Diabetes Management Goes ‘Bionic’ With New DeviceBy: Chris Tepedino - June 20, 2014
Researchers involved in two National Institutes of Health-funded studies have developed a ‘bionic’ pancreas that monitors a patient’s blood sugar levels and makes Type 1 diabetes more manageable.
Created by researchers at Boston University and Massachusetts General Hospital, the experimental device is not actually an organ or something transplanted within a patient’s body.
It involves three parts: two pager-sized hormone pumps, connected to the body through thin tubes inserted under the skin, and a small “brick,” combining an iPhone and continuous glucose monitor, to coordinate when each hormone should be delivered, co-author Edward Damiano of the Boston University Department of Biomedical Engineering told the USA Today.
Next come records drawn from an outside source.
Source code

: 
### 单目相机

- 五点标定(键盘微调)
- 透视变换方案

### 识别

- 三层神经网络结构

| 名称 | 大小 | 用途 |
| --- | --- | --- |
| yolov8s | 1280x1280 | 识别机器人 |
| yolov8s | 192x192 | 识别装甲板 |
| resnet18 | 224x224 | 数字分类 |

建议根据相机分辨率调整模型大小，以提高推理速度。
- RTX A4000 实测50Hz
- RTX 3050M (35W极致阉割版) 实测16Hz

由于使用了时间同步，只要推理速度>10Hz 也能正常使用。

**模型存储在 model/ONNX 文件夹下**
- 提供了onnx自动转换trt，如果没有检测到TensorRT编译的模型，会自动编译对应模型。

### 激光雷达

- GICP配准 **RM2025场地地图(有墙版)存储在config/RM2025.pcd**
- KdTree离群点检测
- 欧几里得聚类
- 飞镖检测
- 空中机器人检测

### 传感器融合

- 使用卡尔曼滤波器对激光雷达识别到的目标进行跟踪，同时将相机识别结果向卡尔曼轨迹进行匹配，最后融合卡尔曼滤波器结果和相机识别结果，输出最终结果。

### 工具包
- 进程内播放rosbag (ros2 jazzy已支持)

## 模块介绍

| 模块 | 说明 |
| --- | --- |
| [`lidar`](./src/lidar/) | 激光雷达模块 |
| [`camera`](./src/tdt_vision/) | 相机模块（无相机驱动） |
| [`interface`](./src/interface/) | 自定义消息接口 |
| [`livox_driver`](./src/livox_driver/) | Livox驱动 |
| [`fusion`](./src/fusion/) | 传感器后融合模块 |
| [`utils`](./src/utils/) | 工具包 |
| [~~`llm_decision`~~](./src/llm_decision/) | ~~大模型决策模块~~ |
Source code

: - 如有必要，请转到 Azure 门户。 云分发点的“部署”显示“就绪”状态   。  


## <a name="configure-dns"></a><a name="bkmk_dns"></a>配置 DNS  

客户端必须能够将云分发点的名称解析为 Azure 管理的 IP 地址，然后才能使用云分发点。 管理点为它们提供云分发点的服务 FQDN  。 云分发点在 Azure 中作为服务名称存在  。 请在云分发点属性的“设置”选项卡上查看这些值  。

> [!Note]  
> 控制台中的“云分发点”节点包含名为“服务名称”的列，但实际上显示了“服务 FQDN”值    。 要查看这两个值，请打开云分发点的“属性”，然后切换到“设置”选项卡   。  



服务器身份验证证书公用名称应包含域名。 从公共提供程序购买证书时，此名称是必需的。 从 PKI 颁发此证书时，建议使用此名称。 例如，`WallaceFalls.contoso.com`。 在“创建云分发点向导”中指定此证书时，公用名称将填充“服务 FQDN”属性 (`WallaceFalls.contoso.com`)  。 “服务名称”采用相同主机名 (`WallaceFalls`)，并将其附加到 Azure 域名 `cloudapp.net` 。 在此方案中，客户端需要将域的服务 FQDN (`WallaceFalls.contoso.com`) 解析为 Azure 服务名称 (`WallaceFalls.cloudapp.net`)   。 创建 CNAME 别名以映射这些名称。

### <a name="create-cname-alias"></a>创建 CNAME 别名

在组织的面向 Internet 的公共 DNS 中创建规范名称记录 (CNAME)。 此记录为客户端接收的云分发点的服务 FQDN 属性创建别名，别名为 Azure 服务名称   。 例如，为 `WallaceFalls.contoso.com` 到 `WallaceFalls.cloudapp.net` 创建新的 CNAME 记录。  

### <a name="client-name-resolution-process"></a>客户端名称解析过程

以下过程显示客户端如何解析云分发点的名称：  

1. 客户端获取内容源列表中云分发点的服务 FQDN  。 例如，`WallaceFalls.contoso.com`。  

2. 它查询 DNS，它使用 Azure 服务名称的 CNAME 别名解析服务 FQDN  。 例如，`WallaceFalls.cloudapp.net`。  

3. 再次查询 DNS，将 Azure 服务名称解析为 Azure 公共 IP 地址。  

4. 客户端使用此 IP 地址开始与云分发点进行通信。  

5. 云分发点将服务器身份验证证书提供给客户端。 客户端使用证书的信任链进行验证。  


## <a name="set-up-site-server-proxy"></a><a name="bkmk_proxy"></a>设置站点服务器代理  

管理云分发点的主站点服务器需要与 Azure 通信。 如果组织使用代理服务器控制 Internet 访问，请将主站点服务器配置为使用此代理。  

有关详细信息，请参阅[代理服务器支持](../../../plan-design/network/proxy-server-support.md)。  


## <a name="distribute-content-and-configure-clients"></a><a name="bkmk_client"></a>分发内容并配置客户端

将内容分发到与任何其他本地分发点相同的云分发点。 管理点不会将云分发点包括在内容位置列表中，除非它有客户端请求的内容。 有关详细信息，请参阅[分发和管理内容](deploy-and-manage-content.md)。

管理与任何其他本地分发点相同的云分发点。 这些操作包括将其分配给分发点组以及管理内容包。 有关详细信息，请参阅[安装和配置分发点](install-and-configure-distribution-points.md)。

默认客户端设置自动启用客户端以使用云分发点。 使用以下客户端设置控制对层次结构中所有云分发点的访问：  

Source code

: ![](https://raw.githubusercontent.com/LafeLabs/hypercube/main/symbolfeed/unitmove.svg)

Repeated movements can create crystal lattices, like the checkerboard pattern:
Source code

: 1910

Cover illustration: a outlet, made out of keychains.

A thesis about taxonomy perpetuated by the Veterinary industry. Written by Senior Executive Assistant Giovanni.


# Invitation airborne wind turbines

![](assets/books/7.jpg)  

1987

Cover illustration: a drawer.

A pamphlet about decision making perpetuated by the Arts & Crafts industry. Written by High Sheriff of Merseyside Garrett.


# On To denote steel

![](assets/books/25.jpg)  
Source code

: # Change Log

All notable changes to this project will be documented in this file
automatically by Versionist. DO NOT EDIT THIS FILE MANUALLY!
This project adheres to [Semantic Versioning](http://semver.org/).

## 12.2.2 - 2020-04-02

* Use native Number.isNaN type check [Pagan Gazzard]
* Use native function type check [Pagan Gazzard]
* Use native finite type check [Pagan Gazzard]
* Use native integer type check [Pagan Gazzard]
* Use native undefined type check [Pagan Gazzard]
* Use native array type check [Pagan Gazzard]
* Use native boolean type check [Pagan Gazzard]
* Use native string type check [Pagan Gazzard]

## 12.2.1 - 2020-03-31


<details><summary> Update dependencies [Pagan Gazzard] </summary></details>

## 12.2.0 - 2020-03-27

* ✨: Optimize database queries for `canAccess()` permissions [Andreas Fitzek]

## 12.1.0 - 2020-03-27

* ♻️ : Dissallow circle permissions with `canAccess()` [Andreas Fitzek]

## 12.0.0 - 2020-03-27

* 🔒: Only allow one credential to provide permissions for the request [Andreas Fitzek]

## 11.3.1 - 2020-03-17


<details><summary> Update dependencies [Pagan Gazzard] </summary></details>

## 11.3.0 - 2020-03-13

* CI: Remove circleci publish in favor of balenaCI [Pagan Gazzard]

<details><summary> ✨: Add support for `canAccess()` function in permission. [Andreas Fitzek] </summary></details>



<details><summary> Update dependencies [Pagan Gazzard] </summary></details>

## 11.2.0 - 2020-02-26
One pump delivers insulin, a hormone that lowers blood sugar, and the other deliver glucagon, which raises blood sugar. Glucagon is often used as a “rescue” drug or an antidote for insulin, as almost 10 percent of diabetes-related deaths are due to hypoglycemia, or accidental insulin overdose, according to CBS News.
Results, which are published in the New England Journal of Medicine, that the device did a better job of monitoring and managing blood sugar levels than the patients who monitored levels on their own. The device kept blood sugar levels more consistent than those without the device.
Additionally, researchers found patients in the study needed 37 percent fewer interventions for hypoglycemia.
“What we’re building is a system that uses glucagon like a brake in a car,” Damiano told CBS News. “The insulin is like the accelerator and the glucagon is like the brake system.”
The device would allow for people with Type 1 diabetes to do away with the standard stick-your-finger testing for blood sugar levels and manual insulin injections, as well as the worry of keeping up with unpredictable blood sugar changes after meals or daily activity.
“It’s a fully autonomous soup-to-nuts solution,” Damiano said. “You enter the patient’s body weight. That is it, and then it just starts controlling blood sugar. Basically, it takes the burden of day-to-day diabetes management off your shoulders.”